Naomi Seibt, la nouvelle tête de gondole du climatoscepticisme
Les tenants d’une réfutation de l’impact de l’activité humaine sur le climat ont désormais leur Greta Thunberg. Naomi Seibt, jeune youtubeuse allemande, accumule les vidéos – et les abonnés – afin de faire passer son message sur ce sujet comme sur bien d’autres.
Elle est jeune, avenante et maîtrise parfaitement les réseaux sociaux. Elle se dit “climato-réaliste”, et non climato-sceptique : elle ne nie pas l’existence d’un changement climatique, mais réfute l’idée selon laquelle celui-ci est provoqué par les humains. Il n’en fallait pas moins pour que le Heartland Institute, un think tank américain conservateur, ne tente d’en faire une égérie photogénique en mesure de contrer son pendant écologiste, la célèbre Greta Thunberg.
Une youtubeuse conservatrice
Née à Münster en Allemagne, la jeune fille de 19 ans a accédé à une notoriété rapide en ce début d’année sur la base d’un background pourtant peu centré sur les questions climatiques jusqu’alors. Etudiante brillante, elle est décrite comme une personne très intelligente. Sa première place en physique dans un concours scientifique allemand, le Jugend forscht, semble en témoigner.
Elle poste sa première vidéo officielle sur YouTube en mai 2019, et y obtient depuis, avec sa chaîne, un succès relatif autour de sujets comme l’immigration, le féminisme ou l’avortement, où elle met en avant ses positions conservatrices. Ses abonnés, environ 86.500 aujourd’hui, 23.600 sur Facebook, ne l’ont pas vu s’exprimer bien souvent sur le climat, qui reste jusqu’à son exposition médiatique récente un sujet marginal de sa vidéographie.
Elle assume depuis la confrontation orchestrée entre elle et Greta Thunberg, en répondant notamment “je ne veux pas que vous paniquiez, je veux que vous réfléchissiez” au fameux “je veux que vous paniquiez” de l’écologiste suédoise.

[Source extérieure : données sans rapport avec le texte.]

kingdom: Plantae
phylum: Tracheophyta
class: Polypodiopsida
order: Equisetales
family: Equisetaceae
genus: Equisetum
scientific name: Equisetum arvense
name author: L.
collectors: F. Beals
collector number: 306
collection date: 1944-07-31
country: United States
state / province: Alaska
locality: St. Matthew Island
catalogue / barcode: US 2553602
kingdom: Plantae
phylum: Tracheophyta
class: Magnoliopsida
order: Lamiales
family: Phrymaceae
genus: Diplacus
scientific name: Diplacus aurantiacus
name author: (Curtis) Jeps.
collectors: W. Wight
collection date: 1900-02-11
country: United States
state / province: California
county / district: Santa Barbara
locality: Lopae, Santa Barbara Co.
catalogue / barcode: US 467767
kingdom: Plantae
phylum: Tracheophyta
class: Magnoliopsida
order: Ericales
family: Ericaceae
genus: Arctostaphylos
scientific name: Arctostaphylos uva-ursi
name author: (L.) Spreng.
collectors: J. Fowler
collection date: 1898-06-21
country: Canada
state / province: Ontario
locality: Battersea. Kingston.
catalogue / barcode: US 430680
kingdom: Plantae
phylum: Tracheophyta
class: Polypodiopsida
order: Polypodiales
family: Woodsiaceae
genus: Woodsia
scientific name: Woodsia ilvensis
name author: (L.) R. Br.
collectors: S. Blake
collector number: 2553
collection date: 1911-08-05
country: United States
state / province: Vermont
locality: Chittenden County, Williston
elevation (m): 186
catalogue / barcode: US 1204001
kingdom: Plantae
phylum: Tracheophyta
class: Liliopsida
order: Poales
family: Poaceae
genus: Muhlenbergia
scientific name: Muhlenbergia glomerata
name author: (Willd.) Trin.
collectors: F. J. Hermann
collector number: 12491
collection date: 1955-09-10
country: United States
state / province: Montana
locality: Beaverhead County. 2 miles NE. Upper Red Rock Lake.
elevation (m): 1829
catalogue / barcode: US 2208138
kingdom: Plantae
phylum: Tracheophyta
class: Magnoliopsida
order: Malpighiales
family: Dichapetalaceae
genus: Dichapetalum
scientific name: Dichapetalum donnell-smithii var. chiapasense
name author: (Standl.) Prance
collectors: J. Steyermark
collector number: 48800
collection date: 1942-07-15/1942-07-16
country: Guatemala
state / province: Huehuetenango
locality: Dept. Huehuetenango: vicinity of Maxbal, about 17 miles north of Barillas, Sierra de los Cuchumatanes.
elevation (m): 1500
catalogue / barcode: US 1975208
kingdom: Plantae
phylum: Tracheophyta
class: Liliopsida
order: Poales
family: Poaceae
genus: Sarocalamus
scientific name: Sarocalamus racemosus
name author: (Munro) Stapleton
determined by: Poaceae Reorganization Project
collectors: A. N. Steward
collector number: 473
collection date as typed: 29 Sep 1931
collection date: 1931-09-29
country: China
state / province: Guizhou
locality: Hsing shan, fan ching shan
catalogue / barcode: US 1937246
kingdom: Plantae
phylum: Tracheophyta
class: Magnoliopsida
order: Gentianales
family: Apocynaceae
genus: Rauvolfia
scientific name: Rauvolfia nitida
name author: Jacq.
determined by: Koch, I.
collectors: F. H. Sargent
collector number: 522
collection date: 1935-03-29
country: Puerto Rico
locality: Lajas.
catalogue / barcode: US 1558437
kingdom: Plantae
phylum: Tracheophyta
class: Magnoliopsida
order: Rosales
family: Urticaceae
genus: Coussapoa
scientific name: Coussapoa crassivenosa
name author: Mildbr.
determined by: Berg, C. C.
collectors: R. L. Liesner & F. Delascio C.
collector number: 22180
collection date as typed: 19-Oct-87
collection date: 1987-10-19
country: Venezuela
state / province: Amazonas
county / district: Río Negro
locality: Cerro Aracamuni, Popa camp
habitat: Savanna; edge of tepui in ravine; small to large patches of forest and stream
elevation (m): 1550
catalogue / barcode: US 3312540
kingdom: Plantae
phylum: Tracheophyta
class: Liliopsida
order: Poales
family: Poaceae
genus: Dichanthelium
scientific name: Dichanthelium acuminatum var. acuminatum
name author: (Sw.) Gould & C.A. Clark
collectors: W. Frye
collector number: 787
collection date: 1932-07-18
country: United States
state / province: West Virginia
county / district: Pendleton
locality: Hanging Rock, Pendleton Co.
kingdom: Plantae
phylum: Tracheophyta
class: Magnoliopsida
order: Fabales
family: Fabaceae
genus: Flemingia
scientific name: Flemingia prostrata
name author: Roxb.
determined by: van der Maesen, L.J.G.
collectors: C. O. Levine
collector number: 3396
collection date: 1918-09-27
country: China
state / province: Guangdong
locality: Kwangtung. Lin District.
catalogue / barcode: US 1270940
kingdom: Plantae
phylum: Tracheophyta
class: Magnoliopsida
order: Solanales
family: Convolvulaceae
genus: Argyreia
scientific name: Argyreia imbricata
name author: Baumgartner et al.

Deux égéries pour deux mondes irréconciliables
Les chaînes YouTube de plus de 100.000 abonnés se comptent par milliers. D’où vient alors l’exposition médiatique disproportionnée dont Naomi Seibt fait l’objet? Il est évident que le Heartland Institute, un think tank ultralibéral proche des idées de Trump, et le mouvement climato sceptique en général, ont espéré trouver en elle l’icône dont ils avaient besoin pour combattre l’immense impact de Greta Thunberg et de ses actions à Davos et à l’ONU, où les industries polluantes et pétrolières en particulier étaient mises sur la sellette.
Mais au-delà de l’outil de lobbying grossier que chacun peut percevoir aisément, Naomi Seibt cristallise par ses prises de positions le ressentiment d’une partie de la population des pays occidentaux, méprisés par une pensée dominante parfois lénifiante et condescendante. Un courant parfaitement incarné par Greta Thunberg dont le succès planétaire eut pour corollaire un déchaînement de passions parfois violent à son encontre.
Les émotions plutôt que les arguments
L’avènement médiatique de personnalités comme Greta Thunberg et Naomi Seibt est également symptomatique du traumatisme profond que notre société entretient vis à vis de la science en général. Le débat autour d’un sujet comme le réchauffement climatique, dont notre avenir dépend, devrait être mené de manière rationnelle et porter sur l’examen de données vérifiables, d’arguments découlant d’études réalisées en toute neutralité et sans préconception, selon une méthode justement qualifiée de scientifique.
Or, ce sont deux personnes à peine sorties de l’adolescence et aucunement expertes reconnues en la matière qui occupent le devant de la scène. A aucun moment dans ses interventions, Naomi Seibt ne fait référence au moindre argument scientifique, et si le discours de Greta Thunberg est plus argumenté, ce sont bien ses actions médiatiques plutôt que le fond de son discours qui sont mis en avant. Le débat scientifique existe bel et bien, mais nous préférons accorder notre attention aux larmes et aux trépignements plutôt qu’aux statistiques et aux chiffres.